Remember when they were the next big thing?
My startup too. We launched the first browser 3d UGC world with cool tech we built on Unity. You could chat, create, shop and more.
But after a couple years we’d only gained 600k users so decided to pivot to mobile games.
Here are 5 reasons why virtual worlds never took off and some ideas for how they can live on in new games:
- No purpose
Virtual worlds don’t have explicit goals.
No quests. No mechanics. No problems to solve. They aren’t games.
Give people a blank piece of paper and ask them to “have fun!” A few might get excited and start writing a poem or sketch a masterpiece. But most will be annoyed, grow bored and give up.
Same with virtual worlds.
- No feedback
Turns out, humans really love feedback.
Our addictive behaviours are mostly shaped by tight stimuli and response schedules. We check Facebook often with the hope of new message or notifications. We eat junk food and are rewarded with an immediate dopamine hit.

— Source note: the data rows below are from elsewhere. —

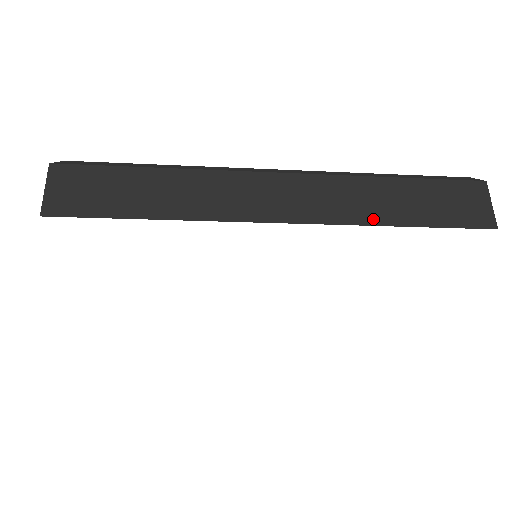
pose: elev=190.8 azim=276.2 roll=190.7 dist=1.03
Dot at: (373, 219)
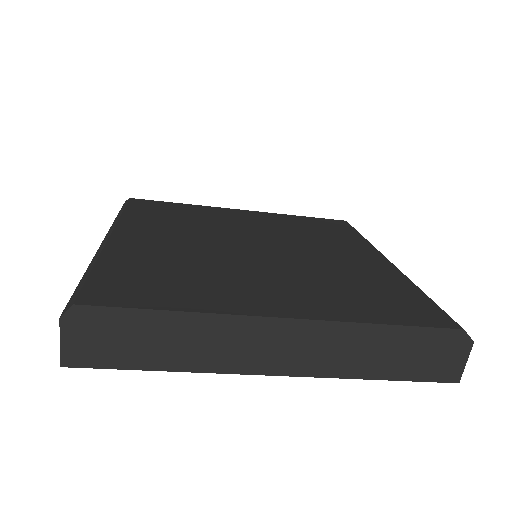
Dot at: (356, 374)
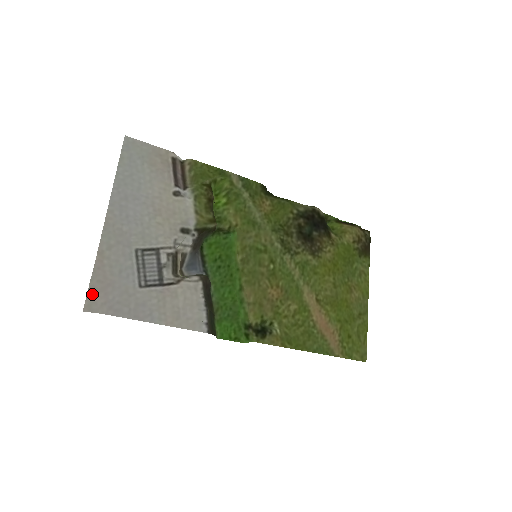
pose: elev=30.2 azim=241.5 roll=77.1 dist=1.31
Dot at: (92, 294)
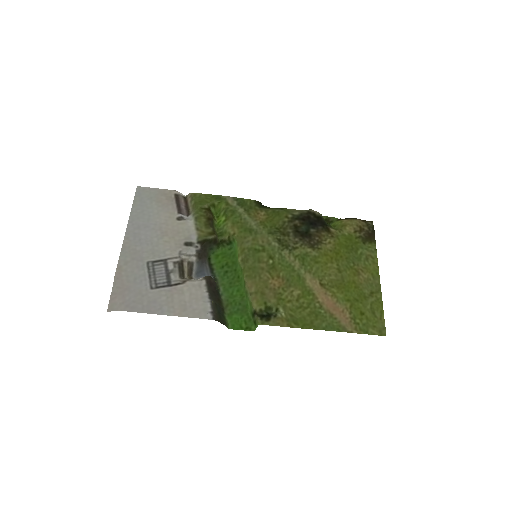
Dot at: (113, 298)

Contrast that to virtual worlds where you might “work” for hours before getting feedback, which can only come from other players. Not very motivating.
- No theme
Most successful UGC communities have either a particular topic that glues them together, or easy ways to dive to them.
Reddit has subreddits. Pinterest has tags and categories. Youtube has search and recommendations.

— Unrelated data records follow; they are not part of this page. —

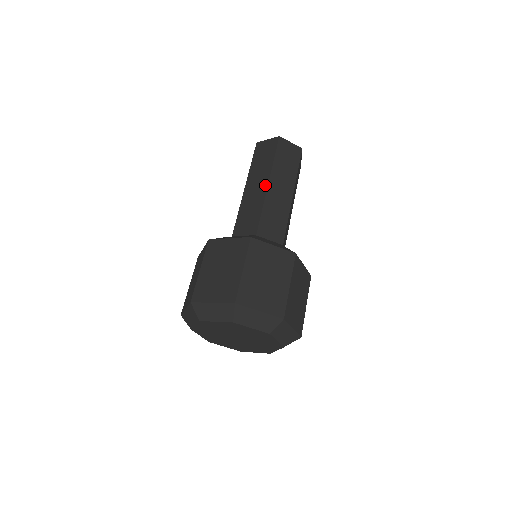
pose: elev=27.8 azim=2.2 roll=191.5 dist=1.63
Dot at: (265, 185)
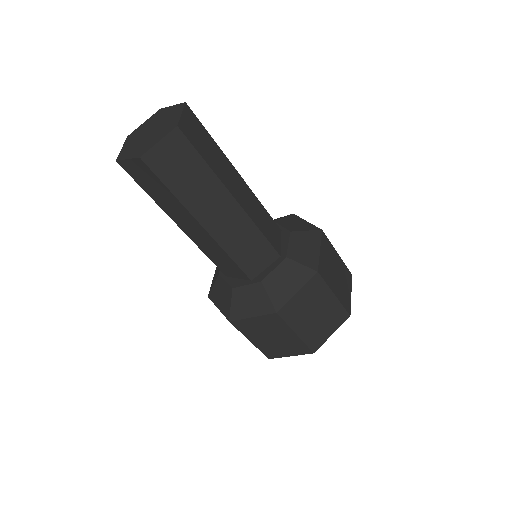
Dot at: (233, 204)
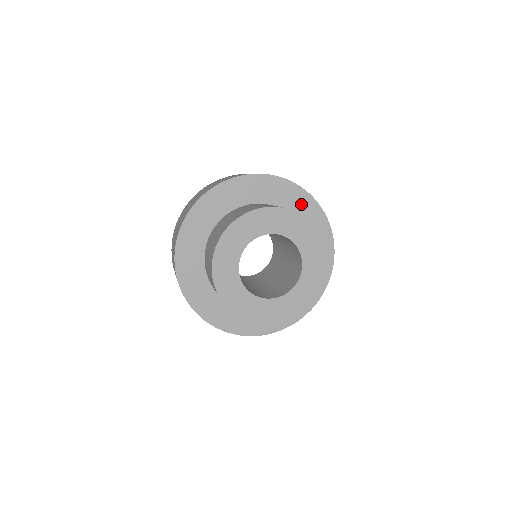
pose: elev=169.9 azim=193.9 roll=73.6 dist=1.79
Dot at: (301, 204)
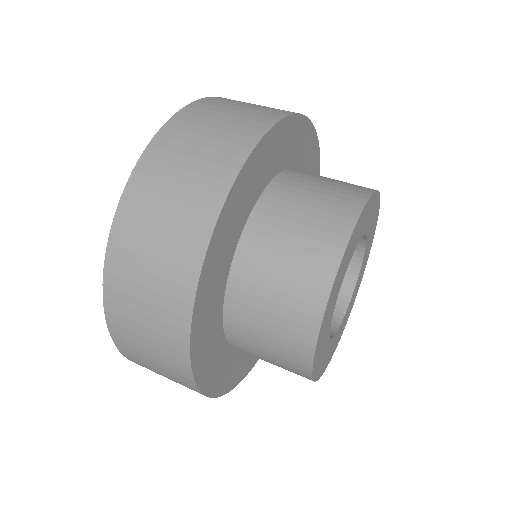
Dot at: (311, 164)
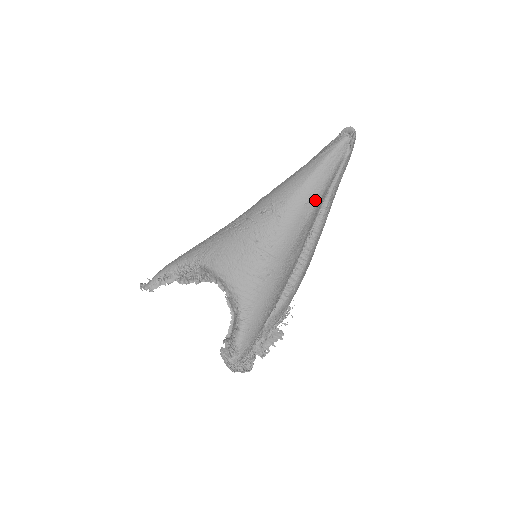
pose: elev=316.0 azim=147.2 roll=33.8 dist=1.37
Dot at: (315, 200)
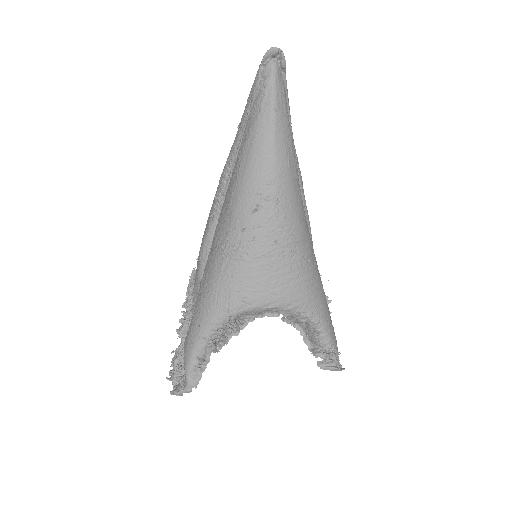
Dot at: (292, 153)
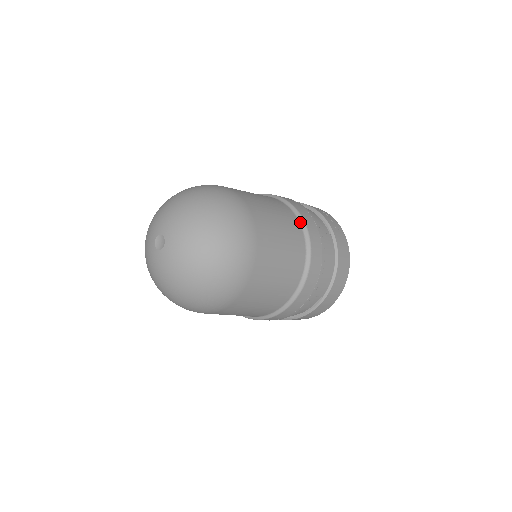
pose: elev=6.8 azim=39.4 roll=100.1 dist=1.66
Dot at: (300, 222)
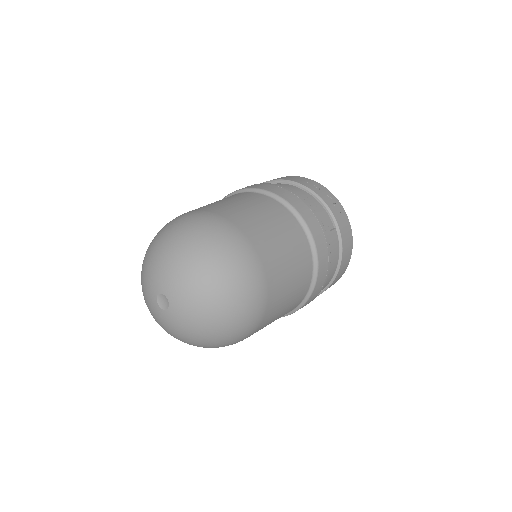
Dot at: (307, 235)
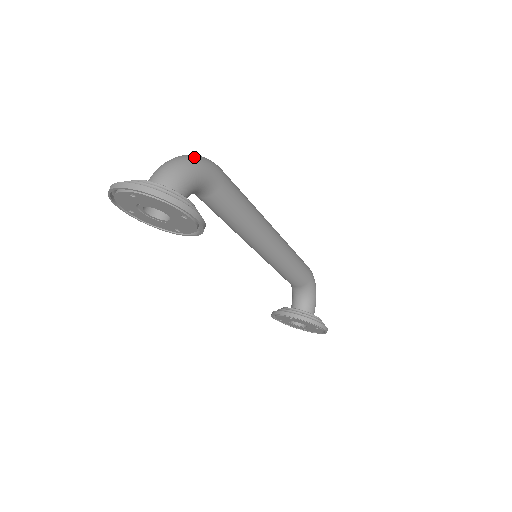
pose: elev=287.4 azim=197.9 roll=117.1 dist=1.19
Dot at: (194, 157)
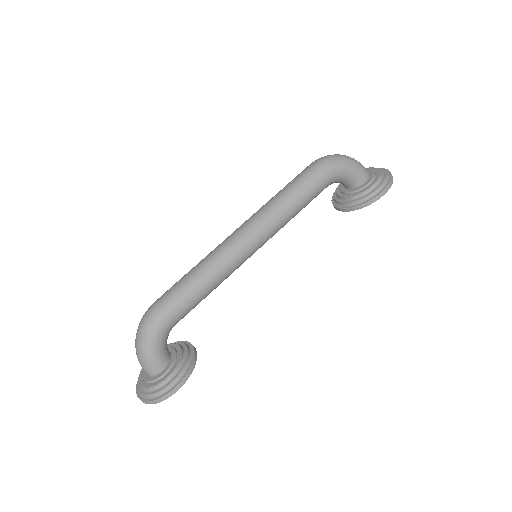
Dot at: (140, 338)
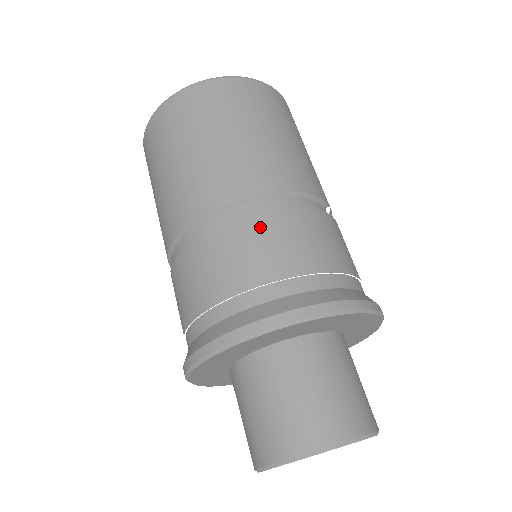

Themes make it easy to consume, start and keep up conversations.
In virtual worlds there is no easy way to jump straight into the themes you like, and no structure that enforce adherence to them.
Great technology doesn’t mean a great user experience.

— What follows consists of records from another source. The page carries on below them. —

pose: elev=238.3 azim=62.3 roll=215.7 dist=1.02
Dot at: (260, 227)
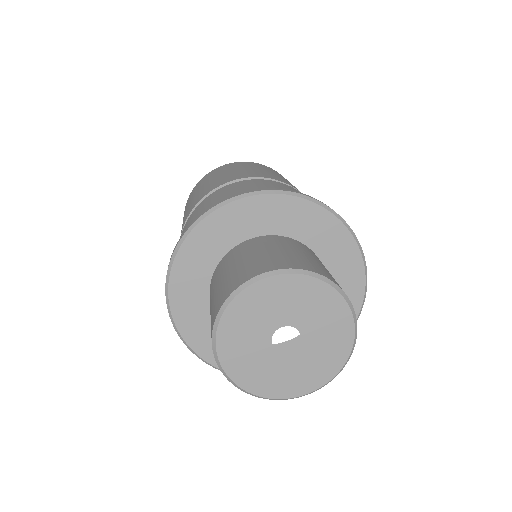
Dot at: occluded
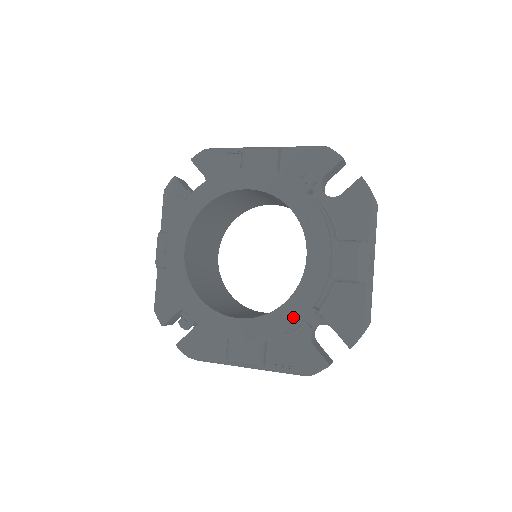
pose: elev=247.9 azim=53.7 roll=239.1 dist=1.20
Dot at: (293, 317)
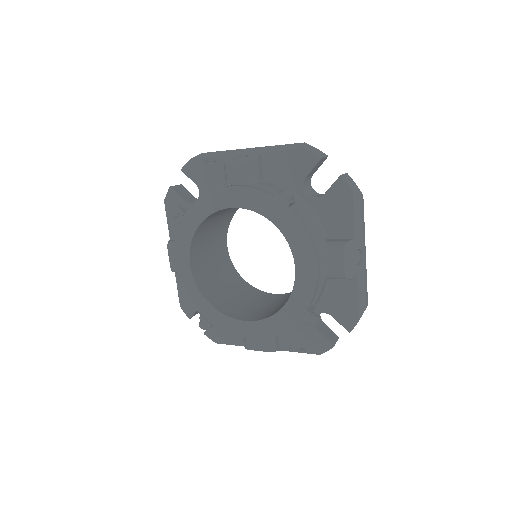
Dot at: (292, 319)
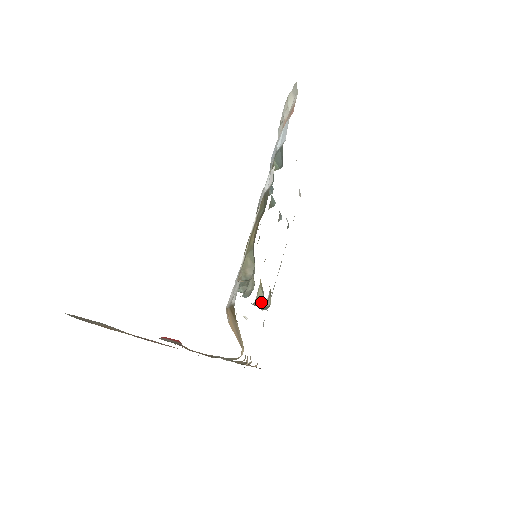
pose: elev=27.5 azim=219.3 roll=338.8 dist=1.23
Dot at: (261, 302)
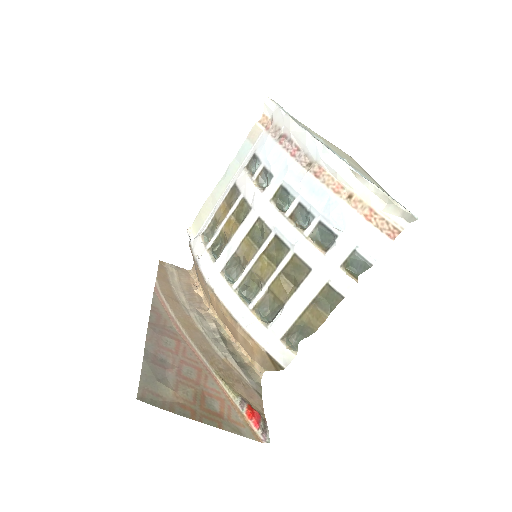
Dot at: (216, 246)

Virtual worlds offer great freedom, but also a LOT of complexity and ways to get stuck.
These days where the distractions abound, people don’t handle complexity well, especially when trying something for the first time.
- Needs met elsewhere
Despite drawbacks, virtual worlds offered a couple of bright spots - online community and freedom to create.
But the spirit of these can also be met in other ways.
I can build a great farm in Hay Day or doodle in Draw Something 2, interacting with friends in simple but meaningful ways.
Minecraft offers great creativity and community with a small number of important mechanics.
On the deeper end, MMOs like Entropia have great freedom and incredibly loyal community.
So what’s new?
So for those of us creating mobile games, should we forget about virtual worlds?
I don’t think so. Whilst never living up to its hype*, we can continue to incorporate their positives in a deeper way.
First is to figure out how to tie greater creativity into our mechanics to broaden possibility spaces.
This can be really tricky - how do you “judge” creativity in a programmatic manner? Easier if it’s creativity to meet a certain functional goal (ala Bad Piggies), but is there a way to judge “beauty” or “artistic merit”? In our first game we built a system to judge a fashion outfit. Whilst sufficient I’d be first to admit there is a lot more nuance that could be added, though it’s not always easy to define and balance such a system.
If judging is community based how to you build systems to make it fair, tamper proof and not feel like work? And do it in a way that’s timely, and gets the core loop running quickly?
We could also do more to foster friendships between players that last years, not days. Ability to collaboratively work on shared projects is something extremely meaningful in virtual worlds. Guilds in some mobile strategy games let you coordinate attacks which is lots of fun, but haven’t seen much yet in the way of coop base building, or crafting etc.
We can offer a deeper level of customization, allowing you to tweak not only your look but your personality and how you engage in the game world. Chat and status messages are a start, but could you have ways to customise how your characters or army or base react programmatically under different circumstances (like scripting in SL but without the complexity).
Not all virtual world concepts translate well, and getting them working with a simple UX for a small screen is the challenge, but there are things we can learn from and adapt.
*Whilst not a mainstream success, virtual worlds are still active amongst several niche groups, eg deep roleplayers, virtual artists, or the disabled - where they can move, express and socialize in a way they can’t in real life.